▶ [INSTRUCTIONS FOR THE TASK] After locating "8 A. Non-recurring" in the listing below, copy that line and each one after it exactly, ending with the line that has "17 elements from".

*** Opening of SOURCE MATERIAL ***

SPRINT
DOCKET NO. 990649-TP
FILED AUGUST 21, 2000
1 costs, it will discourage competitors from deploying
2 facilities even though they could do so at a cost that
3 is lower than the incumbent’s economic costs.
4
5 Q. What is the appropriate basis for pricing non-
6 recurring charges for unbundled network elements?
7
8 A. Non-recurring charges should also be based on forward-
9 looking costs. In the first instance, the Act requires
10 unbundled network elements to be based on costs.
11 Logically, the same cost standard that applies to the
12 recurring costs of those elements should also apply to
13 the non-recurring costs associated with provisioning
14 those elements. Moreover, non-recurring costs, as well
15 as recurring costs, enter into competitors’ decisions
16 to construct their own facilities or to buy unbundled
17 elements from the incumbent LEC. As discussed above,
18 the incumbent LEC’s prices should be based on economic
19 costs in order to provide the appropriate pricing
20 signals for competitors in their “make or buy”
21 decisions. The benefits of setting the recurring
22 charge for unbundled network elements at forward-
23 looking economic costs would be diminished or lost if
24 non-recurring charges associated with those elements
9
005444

*** Close of SOURCE MATERIAL ***
*** Opening of SOURCE MATERIAL ***

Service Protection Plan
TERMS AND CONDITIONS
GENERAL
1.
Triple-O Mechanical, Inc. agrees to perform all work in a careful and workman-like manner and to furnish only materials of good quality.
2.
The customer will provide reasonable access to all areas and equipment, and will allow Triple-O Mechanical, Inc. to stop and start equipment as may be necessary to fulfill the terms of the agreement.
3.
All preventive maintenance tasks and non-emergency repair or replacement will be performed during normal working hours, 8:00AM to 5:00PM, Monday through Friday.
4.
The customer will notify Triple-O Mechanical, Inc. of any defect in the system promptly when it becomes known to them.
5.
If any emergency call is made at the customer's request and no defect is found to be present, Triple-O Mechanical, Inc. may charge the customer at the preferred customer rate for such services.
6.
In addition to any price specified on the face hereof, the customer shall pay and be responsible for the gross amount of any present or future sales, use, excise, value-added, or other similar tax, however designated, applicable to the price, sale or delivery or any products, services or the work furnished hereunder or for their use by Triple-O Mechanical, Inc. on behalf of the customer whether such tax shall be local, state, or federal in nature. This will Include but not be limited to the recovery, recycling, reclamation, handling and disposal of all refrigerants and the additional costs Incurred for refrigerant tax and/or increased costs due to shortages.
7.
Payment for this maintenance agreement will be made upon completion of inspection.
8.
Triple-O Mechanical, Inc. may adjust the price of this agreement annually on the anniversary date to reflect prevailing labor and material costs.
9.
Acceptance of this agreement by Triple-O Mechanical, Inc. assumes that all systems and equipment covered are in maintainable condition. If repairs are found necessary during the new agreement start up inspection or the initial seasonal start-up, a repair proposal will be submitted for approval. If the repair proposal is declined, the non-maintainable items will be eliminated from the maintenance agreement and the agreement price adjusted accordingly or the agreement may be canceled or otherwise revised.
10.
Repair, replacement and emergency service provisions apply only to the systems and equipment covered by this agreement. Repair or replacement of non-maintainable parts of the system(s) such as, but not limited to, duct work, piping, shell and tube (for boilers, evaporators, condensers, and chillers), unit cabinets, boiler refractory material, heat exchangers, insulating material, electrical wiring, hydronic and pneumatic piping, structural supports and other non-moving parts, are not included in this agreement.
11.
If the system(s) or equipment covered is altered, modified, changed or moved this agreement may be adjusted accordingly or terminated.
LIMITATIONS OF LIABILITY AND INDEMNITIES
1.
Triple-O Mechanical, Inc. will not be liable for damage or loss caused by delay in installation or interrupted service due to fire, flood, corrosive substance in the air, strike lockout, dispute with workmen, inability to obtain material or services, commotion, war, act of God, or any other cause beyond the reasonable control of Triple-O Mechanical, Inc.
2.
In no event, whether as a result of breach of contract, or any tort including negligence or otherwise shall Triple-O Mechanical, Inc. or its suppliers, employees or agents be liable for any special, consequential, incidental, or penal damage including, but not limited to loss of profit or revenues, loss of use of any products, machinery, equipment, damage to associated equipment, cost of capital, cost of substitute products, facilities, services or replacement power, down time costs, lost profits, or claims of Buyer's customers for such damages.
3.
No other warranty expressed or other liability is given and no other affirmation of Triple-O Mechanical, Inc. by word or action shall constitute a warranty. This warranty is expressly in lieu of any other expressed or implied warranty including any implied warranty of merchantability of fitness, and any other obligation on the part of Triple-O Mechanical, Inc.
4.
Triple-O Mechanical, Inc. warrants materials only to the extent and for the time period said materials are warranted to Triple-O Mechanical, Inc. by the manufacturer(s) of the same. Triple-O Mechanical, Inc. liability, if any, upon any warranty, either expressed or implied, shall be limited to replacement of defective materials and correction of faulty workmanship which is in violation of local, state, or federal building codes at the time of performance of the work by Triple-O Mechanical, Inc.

*** Close of SOURCE MATERIAL ***

▶ [RESULT]
8 A. Non-recurring charges should also be based on forward-
9 looking costs. In the first instance, the Act requires
10 unbundled network elements to be based on costs.
11 Logically, the same cost standard that applies to the
12 recurring costs of those elements should also apply to
13 the non-recurring costs associated with provisioning
14 those elements. Moreover, non-recurring costs, as well
15 as recurring costs, enter into competitors’ decisions
16 to construct their own facilities or to buy unbundled
17 elements from the incumbent LEC. As discussed above,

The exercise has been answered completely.